Most important, they have and reveal fun, which is all that On the Town really has on its mind. It's here that we're teleported across the decades, watching pure zaniness that only holds together because librettist-lyricists Comden and Green and, to a much more significant extent, Robbins, long ago insisted it should. And, treated with respect, it still does, and transforms the impossibly improbable story into one that represents musical theatre at both its most embryonic and its most advanced.

Little in the canon quite compares with the boisterous opening number, “New York, New York,” which evokes as little else the starstruck feeling of seeing America's singular city for the first time, and translates that excitement into the exciting dances the city dwellers don't know they're performing.

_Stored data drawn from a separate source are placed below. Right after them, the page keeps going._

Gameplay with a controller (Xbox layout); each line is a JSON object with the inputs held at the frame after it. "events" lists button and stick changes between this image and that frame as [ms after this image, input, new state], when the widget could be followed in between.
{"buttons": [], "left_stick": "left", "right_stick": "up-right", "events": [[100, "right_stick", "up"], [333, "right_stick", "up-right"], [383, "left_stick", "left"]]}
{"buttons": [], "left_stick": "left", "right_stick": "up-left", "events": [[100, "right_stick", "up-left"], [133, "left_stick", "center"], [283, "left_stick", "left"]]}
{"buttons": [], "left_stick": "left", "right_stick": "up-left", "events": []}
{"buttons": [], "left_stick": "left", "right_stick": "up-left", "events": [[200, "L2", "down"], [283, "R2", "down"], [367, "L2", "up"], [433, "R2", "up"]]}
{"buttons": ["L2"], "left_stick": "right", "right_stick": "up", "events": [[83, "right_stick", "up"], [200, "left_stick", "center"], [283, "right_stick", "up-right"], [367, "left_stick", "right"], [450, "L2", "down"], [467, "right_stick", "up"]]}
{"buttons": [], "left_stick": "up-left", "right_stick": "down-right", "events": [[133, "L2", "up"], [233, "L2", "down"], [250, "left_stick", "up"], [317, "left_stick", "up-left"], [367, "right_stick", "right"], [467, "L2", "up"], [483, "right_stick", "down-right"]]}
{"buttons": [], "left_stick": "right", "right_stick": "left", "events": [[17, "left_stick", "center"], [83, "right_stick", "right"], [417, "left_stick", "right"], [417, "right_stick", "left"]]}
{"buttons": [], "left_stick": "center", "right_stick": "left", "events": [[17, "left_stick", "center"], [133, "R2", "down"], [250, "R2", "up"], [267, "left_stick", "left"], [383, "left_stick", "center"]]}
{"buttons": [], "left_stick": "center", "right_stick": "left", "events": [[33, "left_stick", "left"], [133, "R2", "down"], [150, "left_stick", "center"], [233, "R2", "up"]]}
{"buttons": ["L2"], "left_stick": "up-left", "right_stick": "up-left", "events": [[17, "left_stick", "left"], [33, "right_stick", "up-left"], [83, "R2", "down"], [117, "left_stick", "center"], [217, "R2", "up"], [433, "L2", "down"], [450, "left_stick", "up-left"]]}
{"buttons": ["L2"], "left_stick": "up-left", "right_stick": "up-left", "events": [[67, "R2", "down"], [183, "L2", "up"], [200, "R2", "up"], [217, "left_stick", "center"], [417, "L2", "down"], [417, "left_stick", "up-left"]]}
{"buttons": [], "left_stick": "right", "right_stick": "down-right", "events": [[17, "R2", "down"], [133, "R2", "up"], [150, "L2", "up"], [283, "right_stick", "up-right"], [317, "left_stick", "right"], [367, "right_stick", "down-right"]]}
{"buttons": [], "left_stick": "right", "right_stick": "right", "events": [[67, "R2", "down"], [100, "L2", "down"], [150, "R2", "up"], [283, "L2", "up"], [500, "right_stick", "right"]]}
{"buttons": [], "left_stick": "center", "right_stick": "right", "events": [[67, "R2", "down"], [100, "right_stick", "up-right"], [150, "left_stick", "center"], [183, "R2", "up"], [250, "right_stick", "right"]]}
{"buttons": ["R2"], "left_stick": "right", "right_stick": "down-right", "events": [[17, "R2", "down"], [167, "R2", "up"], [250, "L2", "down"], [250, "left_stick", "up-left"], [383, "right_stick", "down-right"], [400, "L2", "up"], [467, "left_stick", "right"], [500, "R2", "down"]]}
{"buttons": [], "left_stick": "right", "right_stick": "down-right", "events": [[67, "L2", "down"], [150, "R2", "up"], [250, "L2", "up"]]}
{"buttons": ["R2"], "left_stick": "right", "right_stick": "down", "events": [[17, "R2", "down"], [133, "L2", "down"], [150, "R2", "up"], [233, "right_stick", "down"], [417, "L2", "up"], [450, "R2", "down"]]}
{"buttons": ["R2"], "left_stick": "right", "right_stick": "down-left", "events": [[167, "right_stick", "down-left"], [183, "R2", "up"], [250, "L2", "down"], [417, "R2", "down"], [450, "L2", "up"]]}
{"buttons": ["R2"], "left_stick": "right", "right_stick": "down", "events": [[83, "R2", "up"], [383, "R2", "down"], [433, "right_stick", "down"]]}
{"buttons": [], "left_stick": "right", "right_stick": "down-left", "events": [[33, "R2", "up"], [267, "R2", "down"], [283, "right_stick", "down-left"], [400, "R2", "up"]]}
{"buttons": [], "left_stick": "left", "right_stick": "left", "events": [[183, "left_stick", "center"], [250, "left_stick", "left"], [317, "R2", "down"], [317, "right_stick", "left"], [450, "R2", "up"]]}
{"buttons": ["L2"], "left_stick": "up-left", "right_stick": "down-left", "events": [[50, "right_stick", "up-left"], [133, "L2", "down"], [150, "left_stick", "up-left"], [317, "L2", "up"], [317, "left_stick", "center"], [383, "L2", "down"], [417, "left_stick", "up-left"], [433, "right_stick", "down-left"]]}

Or the electric celebration of friendship in “Ya Got Me,” when Hildy and company try to cheer up Gabey after he's already found and lost Ivy once. Or, especially, Gabey's epic second-act ballet, which finds him piercing through his notions of class to conquer Ivy, in every way, in whatever time he has. (Chip and Ozzie, for the record, do not have to imagine their home runs.)

This is, simply put, what musical theatre should be, and as long as this production keeps that in mind, it's sparkling gold. Gabey's ballet is spectacular, by the way, charged with longing and sexual tension by experienced Broadway hand Yazbeck and ballet star Fairchild, and compressing the sprawling Lyric stage into what alternately feels like a boxing ring and an in-use honeymoon suite. (With the exception of the playful Miss Turnstiles ballet in Act I, the other dance numbers don't quite measure up to this, though they're all well above average.) Johnson imbues Chip with robust acrobatic skills (especially in his comic knocking about Hildy's cab) and an odd, but winning, amorous cluelessness. Hoffman, too, is ideally cast as not just Maude but a succession of other old-nag roles that put her to perfect use delivering, without exception, the night's hugest laughs time and time again. And that orchestra is old-fashioned in every best sense of the word.

It's with everything else, however, that flaws begin to creep in—not big ones, mind you, but lesser problems that, after a while, add up. Rando's pacing is erratic, and the lack of a consistent energy throughout does hurt the evening, especially when things in the second act must pull back to let us hold our breath. (This is particularly notable with the bittersweet lovers' quartet “Some Other Time,” given here a heartfelt, but restless and aimless, rendering.) And ones does wish Rando had resisted the urge to implement minor tweaks to the script and score (“additional material” is credited to Robert Cary and Jonathan Tolins), which invariably serve to yank us out of the time rather than immerse us further in it.

The cast, too, is strangely uneven. With six leads and three major supporting characters, there are roughly nine different shows onstage at the same time. Yazbeck and Fairchild come closest to presenting a unified front, but it's not something Armstrong and Alves, who's settled on giving Ozzie an inch-thick, unappealing crudeness, can match. Stanley is quite good in her faux-patrician portrayal, but has no discernible chemistry with Alves. Gunn tries far too hard as Lucy, and falls short of landing most of her jokes. Shakiest of all is Umphress, who's a firecracker in the dialogue but brings third-rate-cabaret-artist soullessness to her songs, most especially her raggedly jazzed-up “I Can Cook, Too”—which is neither alluring nor hilarious, and is barely listenable.

Most of these issues occur in the moments where this team trusted Bernstein, Comden, and Green least. On the Town may have been that trio's introduction to Broadway, but they knew what they were doing—they don't need help from anyone today. Neither do audiences, for that matter. This is a musical that speaks, sings, and dances for itself, joyously and unafraid. When anything gets in the way, as occasionally happens, it's no special shakes. But when it's allowed to be itself, in all its glittering '40s glory, there's no greater show—or time machine—in town.